Hat es mich früher immer genervt, wenn Sarah auf meine Aufforderungen mit "...jaaaa, gleich!" antwortetet, so muss ich heute gestehenm: Ich bin offensichtlich eine Meisterin in diesem Fach.
Vieles beharrlich vor mir herschieben bedeutet ja wohl auch notwendige Lebensentscheidungen nicht zu treffen, oder wichtige Vorhaben eben nicht in Angriff zu nehmen, eben Dinge, die längst überfällig sind, sofort zu erledigen.
Es ist nicht eine Frage von Einsicht oder Intelligenz, die mich daran hindern, diejenigen Schritte zu unternehmen, die notwendig wären, um ein von mir selbst als erstrebenswert definiertes Ziel zu erreichen. Nein!

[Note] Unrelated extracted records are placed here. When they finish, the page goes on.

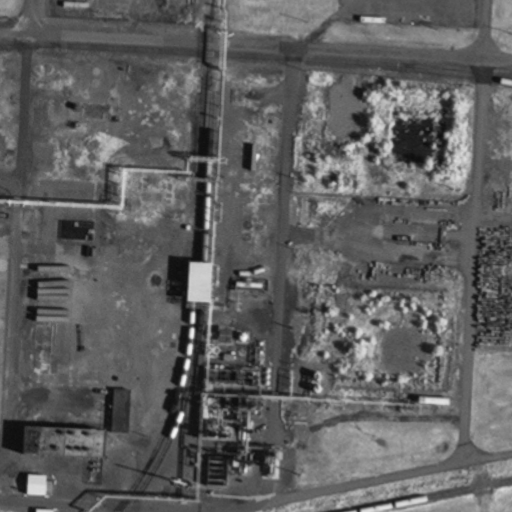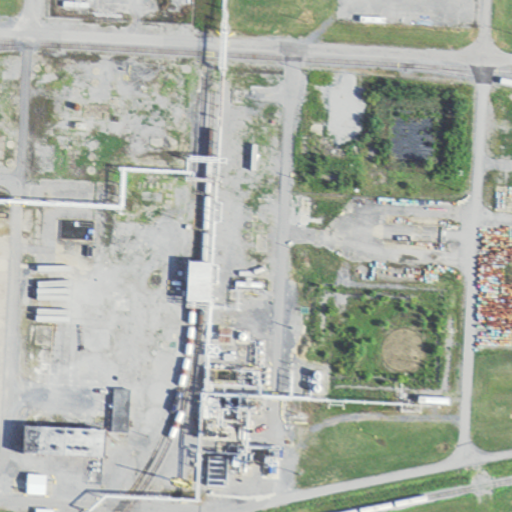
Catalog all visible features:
road: (145, 41)
railway: (26, 46)
railway: (256, 57)
railway: (496, 78)
building: (343, 114)
road: (7, 180)
building: (303, 212)
road: (472, 231)
road: (488, 251)
building: (197, 285)
railway: (190, 301)
railway: (199, 312)
building: (92, 368)
building: (156, 394)
building: (119, 412)
building: (61, 444)
building: (215, 473)
railway: (429, 494)
road: (110, 507)
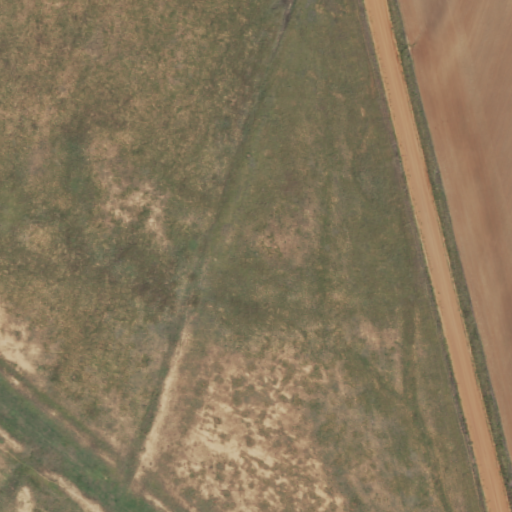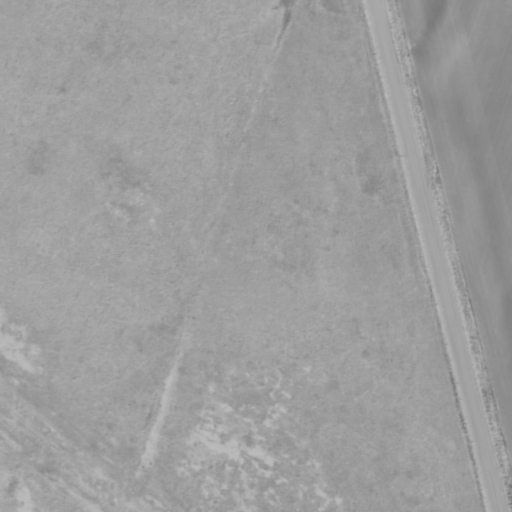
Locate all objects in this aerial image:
road: (436, 255)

Ich fühle mich blockiert, ohnmächtig, gelähmt, habe Versagensängste und Konzentrationsschwierigkeiten und verlieren mich gerne in nebensächlichen Tätigkeiten, die ganz offensichtlich lediglich dem Zweck dienen, der eigentlichen, als äußerst bedrohlich empfundenen Aufgabe auszuweichen, und, wie mir geht es trillionen anderen Menschen auch, haben wissenschaftlich Untersuchungen herausgefunden.

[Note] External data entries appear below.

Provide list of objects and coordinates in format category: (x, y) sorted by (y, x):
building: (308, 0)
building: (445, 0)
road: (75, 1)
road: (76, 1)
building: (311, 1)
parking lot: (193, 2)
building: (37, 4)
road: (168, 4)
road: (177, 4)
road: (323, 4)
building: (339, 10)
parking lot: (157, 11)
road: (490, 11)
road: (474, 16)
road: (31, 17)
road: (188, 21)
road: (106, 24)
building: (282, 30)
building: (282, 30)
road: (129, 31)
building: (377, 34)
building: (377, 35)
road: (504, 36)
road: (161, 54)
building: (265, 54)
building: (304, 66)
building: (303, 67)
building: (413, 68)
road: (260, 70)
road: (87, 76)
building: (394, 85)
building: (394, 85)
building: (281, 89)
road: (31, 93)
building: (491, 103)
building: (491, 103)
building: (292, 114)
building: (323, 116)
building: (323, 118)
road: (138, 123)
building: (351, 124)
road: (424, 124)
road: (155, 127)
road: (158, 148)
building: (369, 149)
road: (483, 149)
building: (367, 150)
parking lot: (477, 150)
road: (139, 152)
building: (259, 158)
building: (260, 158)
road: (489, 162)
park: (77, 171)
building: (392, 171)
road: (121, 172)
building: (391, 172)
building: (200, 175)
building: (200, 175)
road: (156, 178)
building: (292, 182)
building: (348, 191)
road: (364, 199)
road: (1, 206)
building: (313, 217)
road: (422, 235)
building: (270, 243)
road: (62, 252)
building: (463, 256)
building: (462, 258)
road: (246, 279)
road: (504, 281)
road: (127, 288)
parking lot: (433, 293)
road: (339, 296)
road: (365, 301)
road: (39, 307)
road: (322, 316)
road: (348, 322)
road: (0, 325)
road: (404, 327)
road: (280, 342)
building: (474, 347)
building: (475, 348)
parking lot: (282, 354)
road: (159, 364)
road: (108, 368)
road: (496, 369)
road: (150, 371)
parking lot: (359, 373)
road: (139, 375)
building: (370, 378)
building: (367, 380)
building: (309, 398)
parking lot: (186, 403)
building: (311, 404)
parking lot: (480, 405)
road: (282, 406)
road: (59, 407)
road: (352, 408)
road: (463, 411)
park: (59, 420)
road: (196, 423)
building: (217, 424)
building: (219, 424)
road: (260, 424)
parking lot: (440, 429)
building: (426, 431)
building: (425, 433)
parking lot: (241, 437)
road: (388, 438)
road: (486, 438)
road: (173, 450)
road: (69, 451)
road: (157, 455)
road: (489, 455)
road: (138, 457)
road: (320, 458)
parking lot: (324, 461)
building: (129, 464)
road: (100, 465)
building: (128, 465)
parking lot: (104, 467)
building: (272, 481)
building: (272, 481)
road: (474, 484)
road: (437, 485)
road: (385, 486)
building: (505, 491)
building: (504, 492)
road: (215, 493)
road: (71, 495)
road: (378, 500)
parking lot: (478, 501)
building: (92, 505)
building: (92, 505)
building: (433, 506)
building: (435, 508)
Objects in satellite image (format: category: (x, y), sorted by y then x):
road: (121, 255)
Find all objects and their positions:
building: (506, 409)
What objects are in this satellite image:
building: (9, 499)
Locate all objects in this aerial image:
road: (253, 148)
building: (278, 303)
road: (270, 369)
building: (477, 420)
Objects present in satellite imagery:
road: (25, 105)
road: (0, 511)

Ist diese Verzögerungstaktik erst einmal zur Gewohnheit geworden, plagen wir Betroffenen uns wegen unseres Unvermögens, das eigene Verhalten in zielgerichtete Bahnen zu lenken, noch zusätzlich mit Scham- und Minderwertigkeitsgefühlen – Emotionen, die zu weiterem Aufschieben verleiten.
Uns kann nicht mit der lapidaren Aufforderung zu mehr Selbstdisziplin geholfen werden, haben die schon erwähnten wissenschaftlichen Untersuchungen belegt. Im Gegenteil: ein schmerzlicher Irrtum der „Auf-die-lange-Bank-Schieber“ ist ja gerade, dass sie davon überzeugt sind, ihr Projekt beim nächsten Anlauf, ausgestattet mit einem ausgeklügelteren Zeitplan und unerschütterlicher Disziplin, endlich auf den Weg zu bringen.
Doch lösen die hehren Ansprüche zuweilen beträchtliche Ausweichmanöver aus, denn die Ursache des Problems liegt woanders.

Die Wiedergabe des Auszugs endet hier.